Cassie Jones grew up in Princeton, New Jersey, and studied art at Bowdoin College. She lost her heart to Maine and came back to Brunswick in 2008 after earning a degree in painting at the Rhode Island School of Design. “I love the community of artists here,” she says. In two years her career has taken off, beginning with a solo show at Coleman Burke Gallery in New York in 2009. Last summer she had her second solo show at SPACE Gallery in Portland, participated in a group show at Aucocisco Galleries, and was included in the 2010 Center for Maine Contemporary Art Biennial Juried Exhibition. Her beguiling work—bold patterns and bright clashes and harmonies of color, painted with acrylic on translucent Dura-Lar—glows with energy and disciplined curiosity. A single rectangle may appear as simple and playful as a cartoon; together the panels resonate to achieve complexity and mystery. Jones plays with form and color, she plays with chance, and she reveals possibilities.

“I work really intuitively,” she says. “I play around with invention, seeing what I can do. I’ve always been drawn to strong colors.” Jones works by what she calls “brainstorming—by doing tons of work.” Then she edits the results, discarding those panels that don’t sustain interest.

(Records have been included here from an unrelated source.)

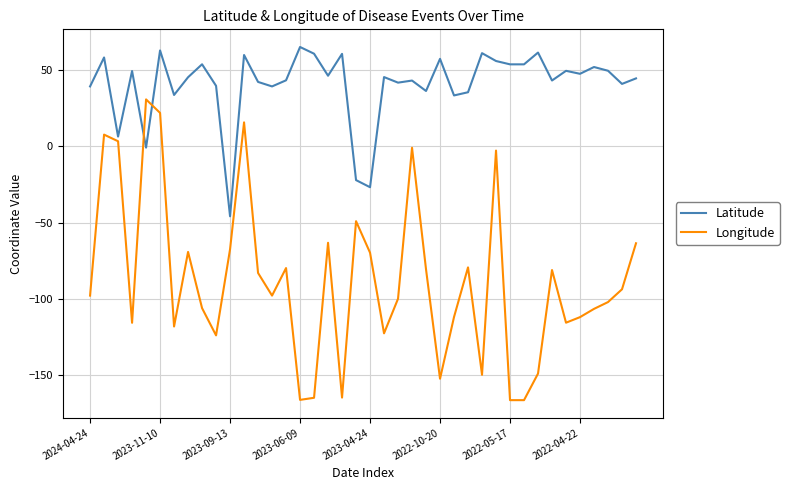

What is the lowest value of the Longitude series?

-166.5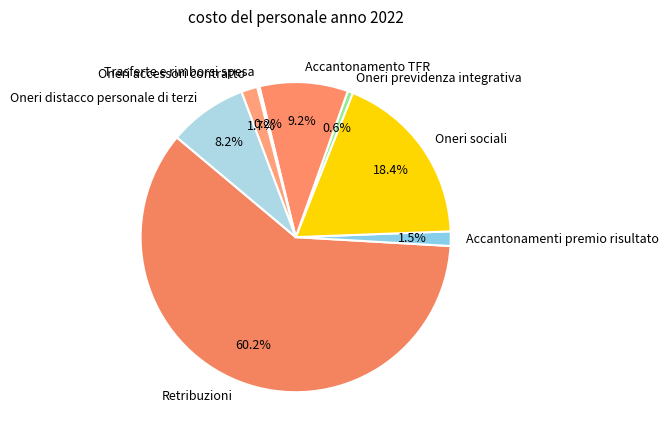

What is the largest slice in the pie chart?

Retribuzioni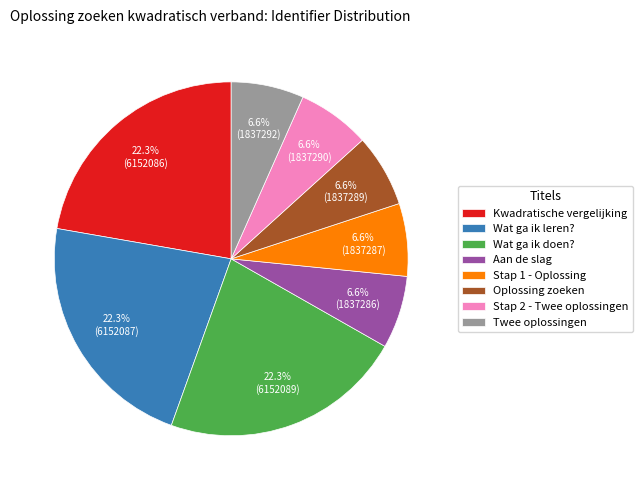

Do Wat ga ik doen? and Wat ga ik leren? together represent more than half of the pie?

No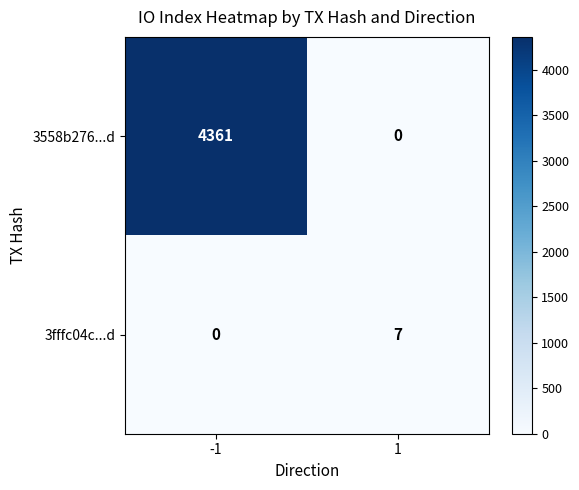

Reading left to right, transcribe all the data shown in this chart.

3558b276...d: 4361	0
3fffc04c...d: 0	7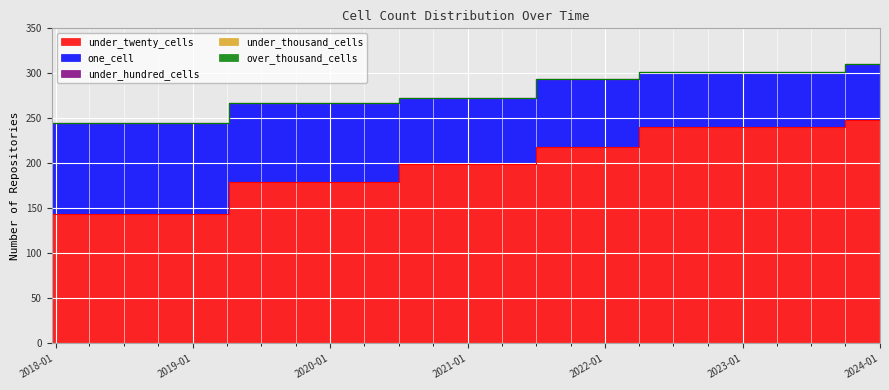

How many data points in under_twenty_cells are less than 199?

10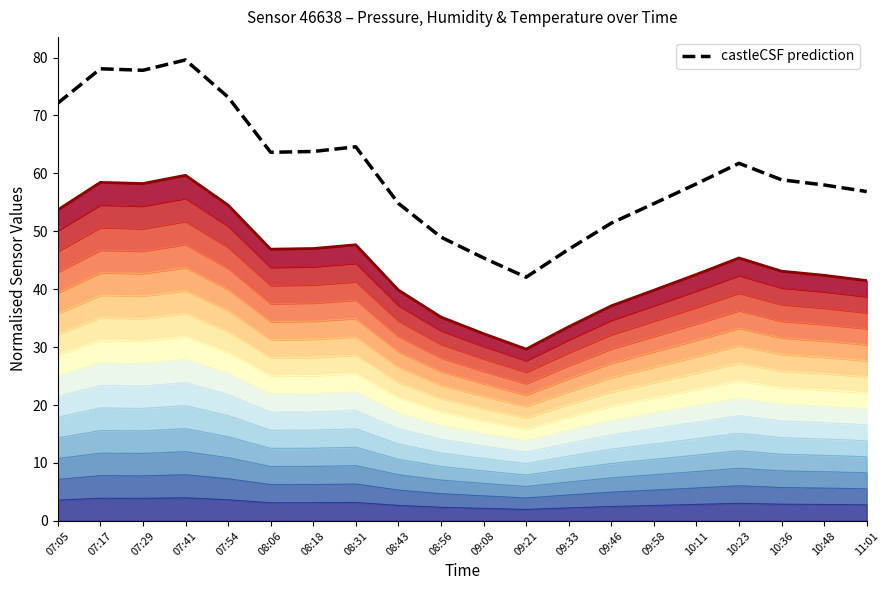

Where is castleCSF prediction nearest to the value 60?

10:36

She finds patterns everywhere, in scientific symbols and drawings, in nature. “I draw irregularities,” she says, breaking a pattern apart to understand “how much I can push it before it loses itself.”

A blue and red pinwheel resembling an exploded Union Jack hangs beside what could be rows of dividing cells. Another panel might be the orange and black design on a kimono or a migrating flock of abstract birds. Ranks of yellow circles connected by zigzagging black lines could diagram a crazy football play, or maybe it’s an intricate dance step.

The power of All Together Now lies as much in the arrangement of the panels as it does in the conception of each one. Patterns and colors suggest connections, initiate progressions—associations both spontaneous and controlled. “This installation became a key to the language I’m using,” she says. “I think of it like the Rosetta Stone.” But Cassie Jones’s hieroglyphics need no translation to reveal their exuberant poetry.